Il giovane è stato sorpreso nel momento esatto in cui stava cedendo una dose di cocaina. Immediatamente dopo il controllo, i Carabinieri hanno proceduto con la perquisizione dell'auto in uso al 24enne.
All'interno del veicolo sono state rinvenute ulteriori 18 dosi della stessa sostanza stupefacente, per un peso complessivo di 13,2 grammi. Tutta la cocaina era già stata suddivisa e confezionata, presumibilmente pronta per essere immessa sul mercato dello spaccio.
L'intervento dei Carabinieri e il sequestro della droga
L'intervento decisivo dei militari è scaturito da una prolungata attività di monitoraggio del territorio, finalizzata al contrasto del traffico di stupefacenti. Le forze dell'ordine, operando in sinergia tra il Nucleo Operativo e Radiomobile della Compagnia di Osimo e la Compagnia di Jesi, hanno bloccato il 24enne proprio durante l'atto della cessione di una dose. La successiva e approfondita verifica all'interno del veicolo ha permesso di scoprire e sequestrare le altre 18 dosi di cocaina, che, come accennato, ammontavano a 13,2 grammi complessivi.
A seguito dell'arresto, il 24enne è stato trasferito e trattenuto nelle camere di sicurezza, in attesa del rito direttissimo. Parallelamente, l'acquirente della dose, identificato dai militari durante l'operazione, è stato segnalato alle autorità competenti come assuntore di sostanze stupefacenti. È importante sottolineare che, per la persona arrestata, vige il principio della presunzione di innocenza fino all'emissione di un'eventuale sentenza definitiva.
Dettagli dell'operazione antidroga a Jesi
L'episodio si inserisce in un più ampio contesto di contrasto allo spaccio di droga che i Carabinieri stanno conducendo nell'area di Jesi. Gli elementi emersi dall'operazione convergono sull'arresto in flagranza, sulla contestazione dei reati di cessione e detenzione ai fini di spaccio e sul sequestro della cocaina rinvenuta sia addosso al giovane che all'interno della sua autovettura.
Il dato numerico più significativo dell'intervento è rappresentato dalle 18 dosi di stupefacente trovate nel veicolo, che si aggiungono alla dose ceduta al momento del fermo.
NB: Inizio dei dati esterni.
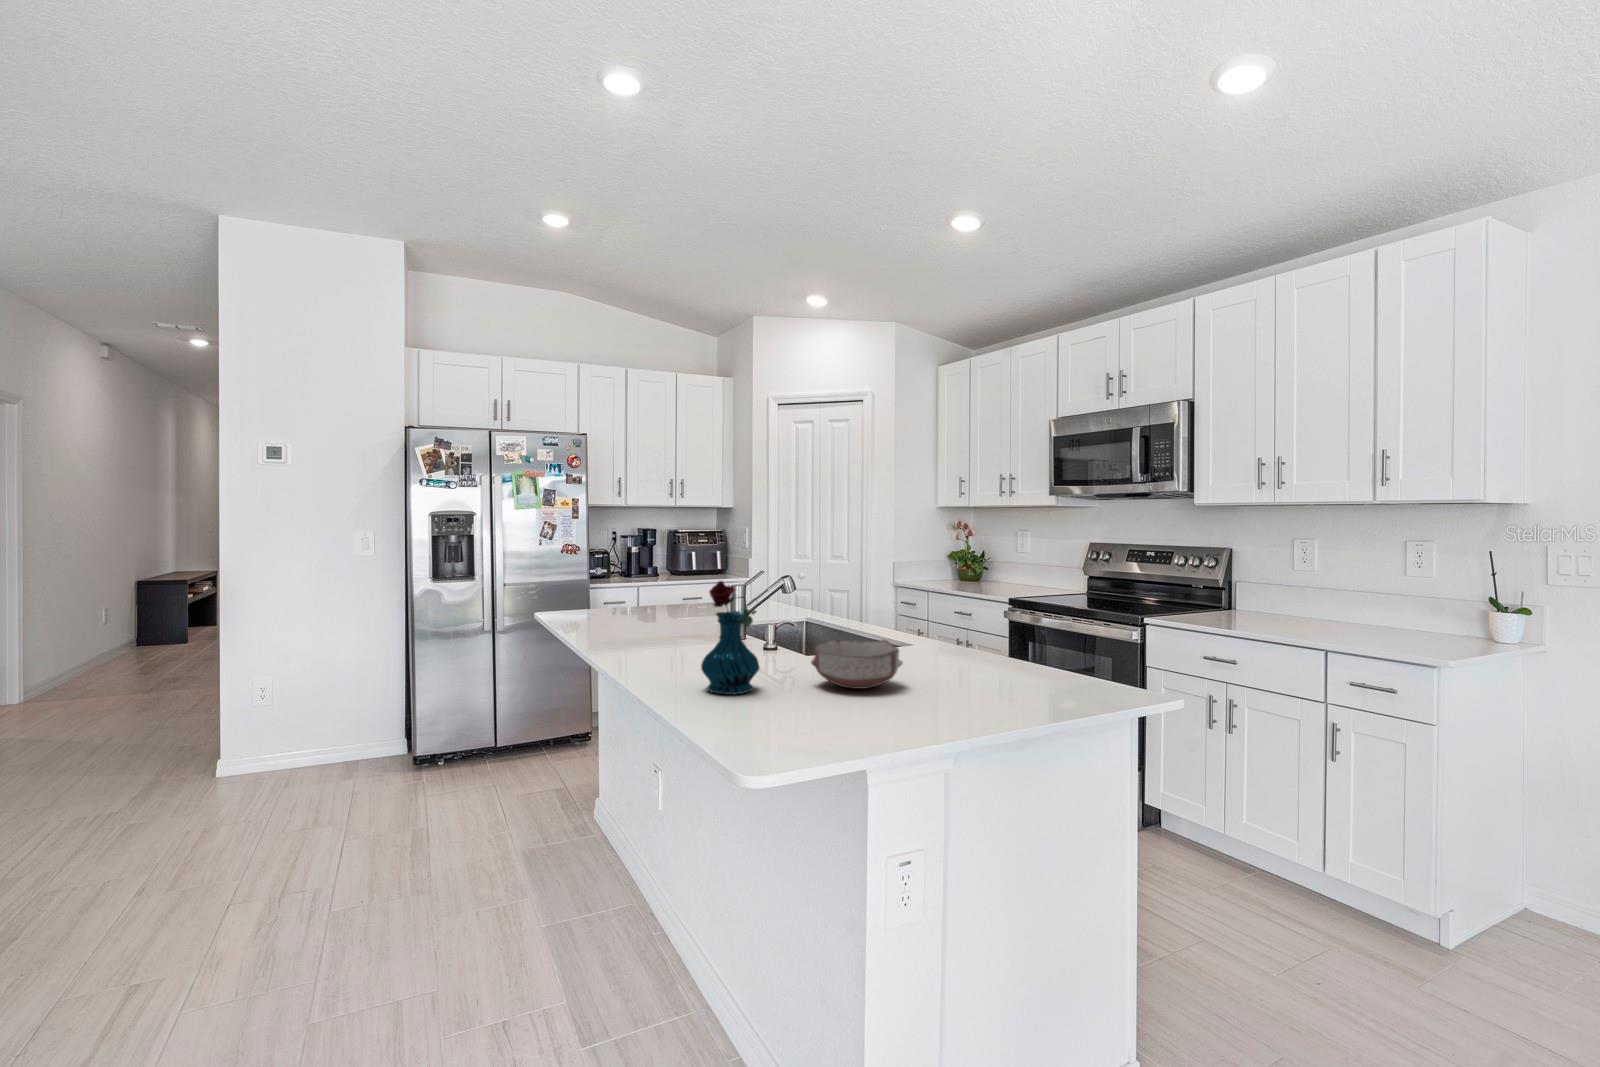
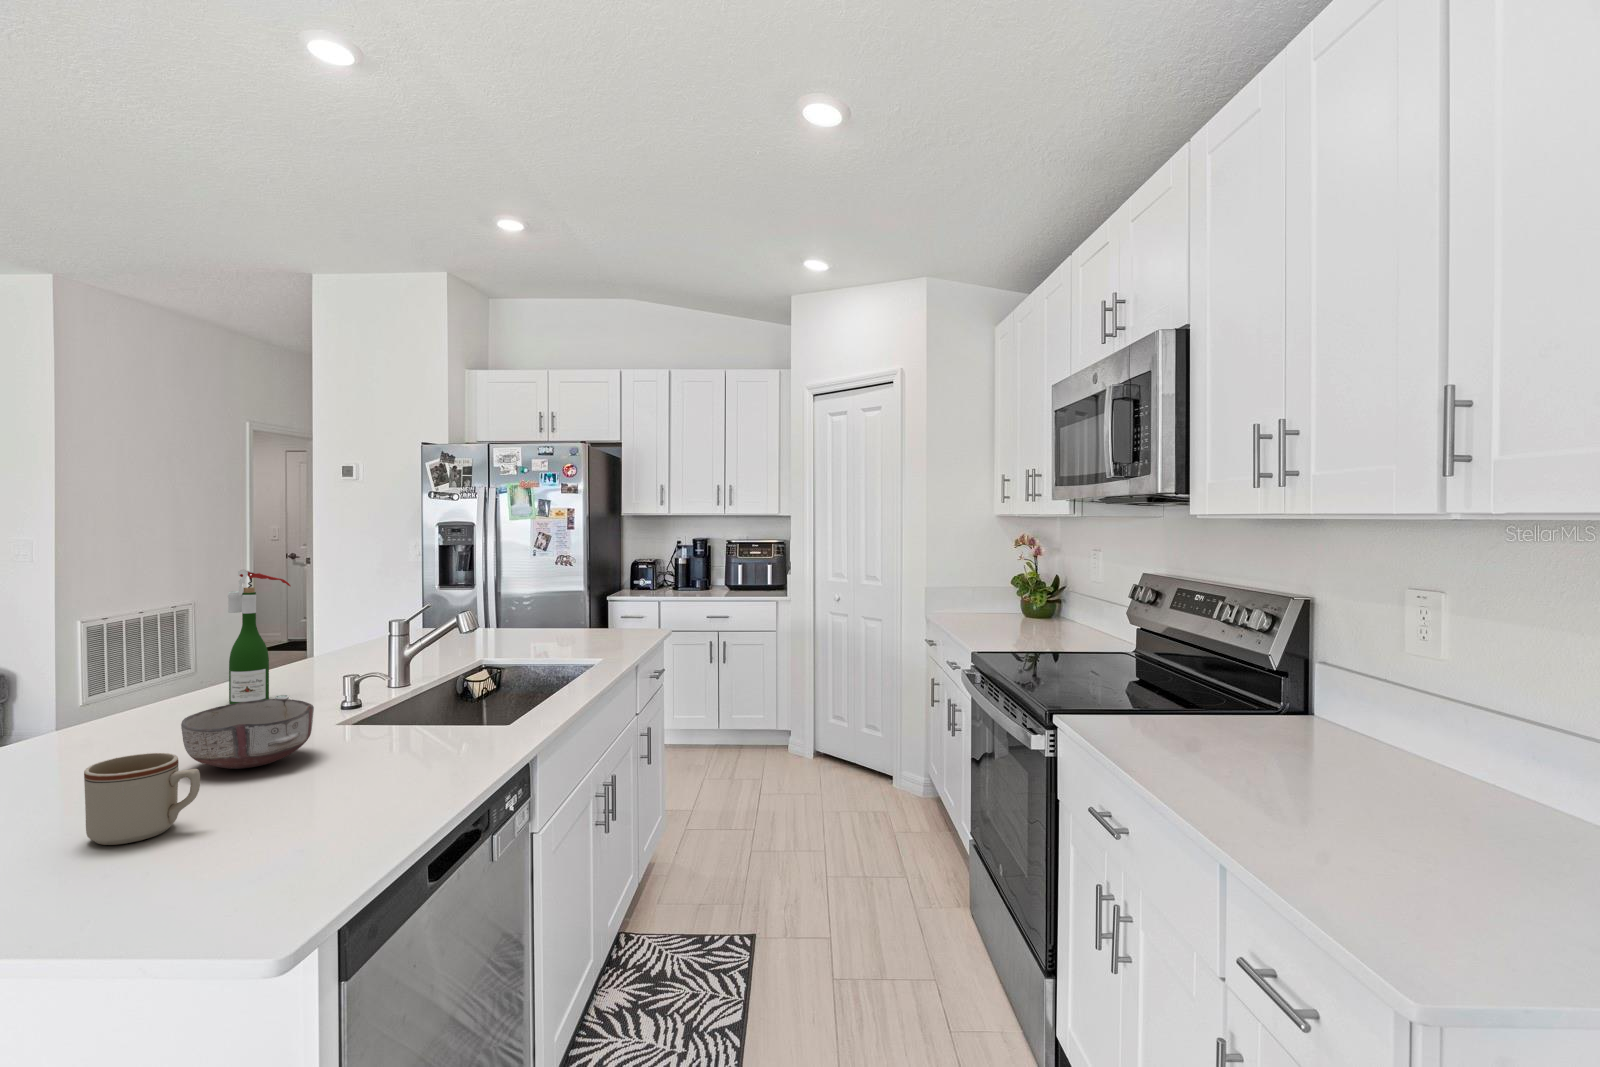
wine bottle: none [645,544,686,664] -> present [228,569,290,704]
vase: present [701,581,760,695] -> none [84,619,176,757]
mug: none [937,661,992,721] -> present [84,753,200,845]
La ricostruzione degli eventi conferma l'efficacia del coordinamento tra il Nucleo Operativo e Radiomobile della Compagnia di Osimo e la Compagnia di Jesi. Dopo il fermo e l'identificazione, tutte le procedure legali sono state avviate per il rito direttissimo a carico del presunto spacciatore, mentre per l'acquirente è stata avviata la procedura di segnalazione, come previsto dalla normativa vigente in materia di assunzione di sostanze stupefacenti.